### Problem to work on
Convert the lines of text in the rows below into a single numbered list, omitting any blank lines.

### Material provided
▼
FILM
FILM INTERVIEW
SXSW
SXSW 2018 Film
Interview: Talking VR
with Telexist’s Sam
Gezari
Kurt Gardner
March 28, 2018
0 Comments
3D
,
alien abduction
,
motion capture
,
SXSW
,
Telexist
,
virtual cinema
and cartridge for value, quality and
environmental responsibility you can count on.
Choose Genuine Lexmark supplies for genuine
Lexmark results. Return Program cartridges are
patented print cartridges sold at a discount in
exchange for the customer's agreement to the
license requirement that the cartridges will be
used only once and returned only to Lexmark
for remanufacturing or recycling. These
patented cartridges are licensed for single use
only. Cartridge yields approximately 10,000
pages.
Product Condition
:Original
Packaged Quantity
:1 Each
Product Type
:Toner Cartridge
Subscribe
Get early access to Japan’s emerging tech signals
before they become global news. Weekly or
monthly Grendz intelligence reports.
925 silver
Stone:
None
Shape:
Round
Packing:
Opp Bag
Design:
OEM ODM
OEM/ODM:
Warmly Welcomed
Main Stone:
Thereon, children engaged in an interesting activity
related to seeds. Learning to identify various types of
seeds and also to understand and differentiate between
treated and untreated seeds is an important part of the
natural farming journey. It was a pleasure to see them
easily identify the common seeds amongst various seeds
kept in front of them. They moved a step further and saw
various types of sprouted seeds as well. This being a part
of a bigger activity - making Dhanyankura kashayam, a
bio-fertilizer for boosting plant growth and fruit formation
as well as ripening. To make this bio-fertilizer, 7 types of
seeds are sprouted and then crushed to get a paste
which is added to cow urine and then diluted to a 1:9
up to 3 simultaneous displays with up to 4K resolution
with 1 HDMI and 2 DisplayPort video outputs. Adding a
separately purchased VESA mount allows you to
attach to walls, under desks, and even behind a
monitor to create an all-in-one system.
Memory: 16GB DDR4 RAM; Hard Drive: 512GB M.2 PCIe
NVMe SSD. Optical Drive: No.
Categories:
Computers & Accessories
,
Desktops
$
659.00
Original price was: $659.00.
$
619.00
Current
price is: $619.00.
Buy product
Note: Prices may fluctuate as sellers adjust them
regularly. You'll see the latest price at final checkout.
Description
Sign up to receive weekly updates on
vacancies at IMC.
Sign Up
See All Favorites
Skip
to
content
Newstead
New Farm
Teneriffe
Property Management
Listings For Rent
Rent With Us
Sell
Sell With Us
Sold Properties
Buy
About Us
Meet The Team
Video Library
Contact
▲
### Response
1. FILM
2. FILM INTERVIEW
3. SXSW
4. SXSW 2018 Film
5. Interview: Talking VR
6. with Telexist’s Sam
7. Gezari
8. Kurt Gardner
9. March 28, 2018
10. 0 Comments
11. 3D
12. ,
13. alien abduction
14. ,
15. motion capture
16. ,
17. SXSW
18. ,
19. Telexist
20. ,
21. virtual cinema
22. and cartridge for value, quality and
23. environmental responsibility you can count on.
24. Choose Genuine Lexmark supplies for genuine
25. Lexmark results. Return Program cartridges are
26. patented print cartridges sold at a discount in
27. exchange for the customer's agreement to the
28. license requirement that the cartridges will be
29. used only once and returned only to Lexmark
30. for remanufacturing or recycling. These
31. patented cartridges are licensed for single use
32. only. Cartridge yields approximately 10,000
33. pages.
34. Product Condition
35. :Original
36. Packaged Quantity
37. :1 Each
38. Product Type
39. :Toner Cartridge
40. Subscribe
41. Get early access to Japan’s emerging tech signals
42. before they become global news. Weekly or
43. monthly Grendz intelligence reports.
44. 925 silver
45. Stone:
46. None
47. Shape:
48. Round
49. Packing:
50. Opp Bag
51. Design:
52. OEM ODM
53. OEM/ODM:
54. Warmly Welcomed
55. Main Stone:
56. Thereon, children engaged in an interesting activity
57. related to seeds. Learning to identify various types of
58. seeds and also to understand and differentiate between
59. treated and untreated seeds is an important part of the
60. natural farming journey. It was a pleasure to see them
61. easily identify the common seeds amongst various seeds
62. kept in front of them. They moved a step further and saw
63. various types of sprouted seeds as well. This being a part
64. of a bigger activity - making Dhanyankura kashayam, a
65. bio-fertilizer for boosting plant growth and fruit formation
66. as well as ripening. To make this bio-fertilizer, 7 types of
67. seeds are sprouted and then crushed to get a paste
68. which is added to cow urine and then diluted to a 1:9
69. up to 3 simultaneous displays with up to 4K resolution
70. with 1 HDMI and 2 DisplayPort video outputs. Adding a
71. separately purchased VESA mount allows you to
72. attach to walls, under desks, and even behind a
73. monitor to create an all-in-one system.
74. Memory: 16GB DDR4 RAM; Hard Drive: 512GB M.2 PCIe
75. NVMe SSD. Optical Drive: No.
76. Categories:
77. Computers & Accessories
78. ,
79. Desktops
80. $
81. 659.00
82. Original price was: $659.00.
83. $
84. 619.00
85. Current
86. price is: $619.00.
87. Buy product
88. Note: Prices may fluctuate as sellers adjust them
89. regularly. You'll see the latest price at final checkout.
90. Description
91. Sign up to receive weekly updates on
92. vacancies at IMC.
93. Sign Up
94. See All Favorites
95. Skip
96. to
97. content
98. Newstead
99. New Farm
100. Teneriffe
101. Property Management
102. Listings For Rent
103. Rent With Us
104. Sell
105. Sell With Us
106. Sold Properties
107. Buy
108. About Us
109. Meet The Team
110. Video Library
111. Contact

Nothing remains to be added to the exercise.